Defendeu a possibilidade de quebra de sigilo de dados de buscas na internet, desde que a medida esteja amparada por indícios de ilícito, decisão judicial fundamentada e critérios de proporcionalidade. Ressaltou que nenhum direito fundamental é absoluto e que o sigilo não pode servir de escudo para práticas ilícitas.
Propôs a seguinte tese:
"I. É constitucional a requisição judicial de registros de conexão, ou de registros de acesso a aplicativos de internet, para fins de investigação criminal ou instrução processual penal, inclusive o fornecimento de dados pessoais por provedores, em cumprimento de medida de busca reversa por palavra-chave, com fundamento no art. 10 e no art. 22 da lei 12.965/14 (marco civil da internet), desde que preenchidos os requisitos de:
a. fundados indícios de ocorrência do ilícito;
b. motivação da utilidade dos registros solicitados para fins de investigação ou instrução probatória; e
c. período ao qual se referem os registros.
II. A ordem judicial poderá se referir a pessoas indeterminadas, mas determináveis, a partir de outros elementos de provas obtidos previamente na investigação e que justifiquem objetivamente a medida, desde que necessária, adequada e proporcional, justificando-se ainda a inexistência de outros meios menos invasivos para obter tais informações e a conveniência da medida em relação à gravidade do delito investigado.
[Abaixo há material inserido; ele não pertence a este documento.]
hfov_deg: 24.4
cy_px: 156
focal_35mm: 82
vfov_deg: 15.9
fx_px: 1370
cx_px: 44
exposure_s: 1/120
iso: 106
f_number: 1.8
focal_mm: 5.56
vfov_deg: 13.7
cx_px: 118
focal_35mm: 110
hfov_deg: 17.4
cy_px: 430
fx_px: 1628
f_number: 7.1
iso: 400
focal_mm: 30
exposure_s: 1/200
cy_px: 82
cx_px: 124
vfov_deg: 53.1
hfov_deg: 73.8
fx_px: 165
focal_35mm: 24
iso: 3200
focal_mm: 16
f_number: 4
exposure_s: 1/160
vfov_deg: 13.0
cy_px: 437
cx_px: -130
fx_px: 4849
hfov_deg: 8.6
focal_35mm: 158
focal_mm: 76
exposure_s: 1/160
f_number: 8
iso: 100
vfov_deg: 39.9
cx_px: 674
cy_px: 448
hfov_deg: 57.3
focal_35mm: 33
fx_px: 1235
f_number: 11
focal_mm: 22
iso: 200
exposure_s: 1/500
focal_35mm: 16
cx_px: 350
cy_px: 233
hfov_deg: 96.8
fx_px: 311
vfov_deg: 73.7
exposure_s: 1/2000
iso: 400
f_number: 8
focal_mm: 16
III. A determinação judicial conterá, com precisão, os indexadores utilizados para a busca pretendida na base de dados do provedor, devendo a suspeita estar suficiente e formalmente fundamentada, de maneira proporcional. Esses indexadores podem envolver tanto as palavras-chave pesquisadas por indivíduos como determinações geográficas e temporais da busca."
Divergência no caso concreto
Nesta quinta-feira, 25, o ministro Edson Fachin apresentou voto acompanhando a divergência aberta no processo.
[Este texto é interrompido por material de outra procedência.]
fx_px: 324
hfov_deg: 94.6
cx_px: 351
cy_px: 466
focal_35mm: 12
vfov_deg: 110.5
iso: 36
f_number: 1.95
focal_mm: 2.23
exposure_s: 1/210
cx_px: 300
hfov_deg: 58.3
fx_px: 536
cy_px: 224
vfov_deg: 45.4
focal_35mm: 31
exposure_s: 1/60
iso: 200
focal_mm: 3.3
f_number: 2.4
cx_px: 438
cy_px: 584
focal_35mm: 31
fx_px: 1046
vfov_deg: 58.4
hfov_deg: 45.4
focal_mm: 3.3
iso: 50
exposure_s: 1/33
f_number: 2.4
O ministro destacou que o caso deve ser analisado em duas dimensões: a aplicação concreta e a formulação de teses gerais. Por ora, optou por se restringir ao caso específico, acompanhando o voto do ministro Alexandre de Moraes.
Fachin relembrou debates anteriores sobre o Marco Civil da Internet e reafirmou premissas já defendidas, como a de que direitos offline devem ser igualmente protegidos online, que a privacidade é condição para o exercício pleno do direito de acesso à internet, e que a liberdade de expressão é elemento estruturante do Estado Democrático de Direito.
Ao avaliar a decisão do STJ, Fachin entendeu que o tribunal de origem agiu corretamente ao reconhecer que o sigilo de dados não é absoluto.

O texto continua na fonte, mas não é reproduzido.